A top executive from Samsung Electronics Co. Ltd. will serve 10 months in prison and pay a US$250,000 fine for his role in a global conspiracy to fix DRAM (dynamic RAM) prices, the U.S. Department of Justice (DOJ) announced.

Young Hwan Park, currently president of Samsung’s U.S. subsidiary Samsung Semiconductor Inc., agreed Thursday to plead guilty to a violation of the U.S. Sherman Antitrust Act for conspiring with other companies to fix DRAM prices, according to court records.

Park, formerly vice president of sales at Samsung, is the fifth Samsung executive to agree to prison sentences in the DOJ’s ongoing price-fixing investigation. Samsung, based in South Korea, is the world’s largest manufacturer of DRAM, a memory chip commonly used in PCs and several other electronic devices.

Since December 2003, the DOJ has charged four DRAM vendors and 18 people in the price-fixing investigation.

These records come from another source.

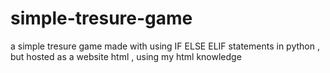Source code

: # simple-tresure-game
a simple tresure game made with using IF ELSE ELIF statements in python , but hosted as a website html , using my html knowledge 
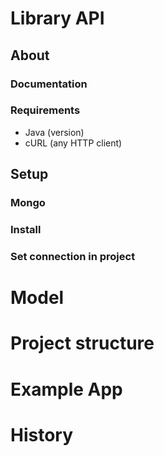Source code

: 
# Library API

## About

### Documentation
### Requirements

- Java (version)
- cURL (any HTTP client)

## Setup
### Mongo
### Install
### Set connection in project

# Model

# Project structure

# Example App

# History
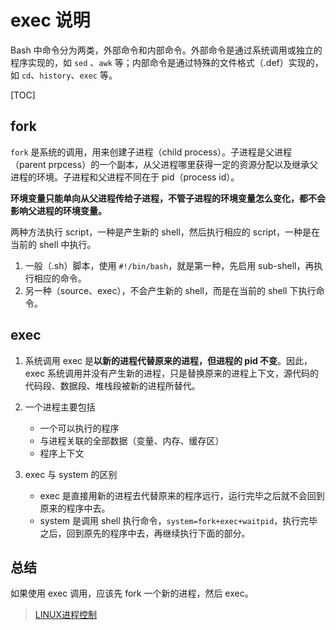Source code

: # exec 说明

Bash 中命令分为两类，外部命令和内部命令。外部命令是通过系统调用或独立的程序实现的，如 `sed` 、`awk` 等；内部命令是通过特殊的文件格式（.def）实现的，如 `cd`、`history`、`exec` 等。

[TOC]

## fork

`fork` 是系统的调用，用来创建子进程（child process）。子进程是父进程（parent prpcess）的一个副本，从父进程哪里获得一定的资源分配以及继承父进程的环境。子进程和父进程不同在于 pid（process id）。

**环境变量只能单向从父进程传给子进程，不管子进程的环境变量怎么变化，都不会影响父进程的环境变量。**

两种方法执行 script，一种是产生新的 shell，然后执行相应的 script，一种是在当前的 shell 中执行。

1. 一般（.sh）脚本，使用 `#!/bin/bash`，就是第一种，先启用 sub-shell，再执行相应的命令。
2. 另一种（source、exec），不会产生新的 shell，而是在当前的 shell 下执行命令。

## exec

1. 系统调用 exec 是**以新的进程代替原来的进程，但进程的 pid 不变**。因此，exec 系统调用并没有产生新的进程，只是替换原来的进程上下文，源代码的代码段、数据段、堆栈段被新的进程所替代。
2. 一个进程主要包括
   - 一个可以执行的程序
   - 与进程关联的全部数据（变量、内存、缓存区）
   - 程序上下文

3. exec 与 system 的区别
   - exec 是直接用新的进程去代替原来的程序远行，运行完毕之后就不会回到原来的程序中去。
   - system 是调用 shell 执行命令，`system=fork+exec+waitpid`，执行完毕之后，回到原先的程序中去，再继续执行下面的部分。

## 总结

如果使用 exec 调用，应该先 fork 一个新的进程，然后 exec。

> [LINUX进程控制]( https://blog.csdn.net/qq_33832591/article/details/52273988 )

People who “choose to engage in price fixing are on notice of the consequences of their illegal actions – criminal fines and prison time,” Thomas O. Barnett, assistant attorney general in charge of the DOJ’s Antitrust Division, said in a statement.

Park conspired with employees from other memory makers to fix the prices of DRAM sold to OEMs (original equipment manufacturers) from April 2001 to June 2002, according to a felony court filed Thursday in U.S. District Court for the Northern District of California in San Francisco. Computer makers affected by the price fixing included Dell Inc., Hewlett-Packard Co., Apple Computer Inc. and Gateway Inc., the DOJ said.

Park participated in meetings with other DRAM makers where the prices of DRAM were discussed, and he committed to charging the agreed prices, the DOJ said.

Samsung pleaded guilty to the price-fixing conspiracy and was sentenced to pay a $300 million fine in November 2005. Hynix Semiconductor Inc., the world’s second-largest DRAM manufacturer, pleaded guilty and was sentenced to pay a $185 million fine in May 2005.

In January, Japanese manufacturer Elpida Memory Inc. agreed to plead guilty and pay an $84 million fine. In October 2004, German manufacturer Infineon Technologies AG pleaded guilty and was sentenced to pay a $160 million fine.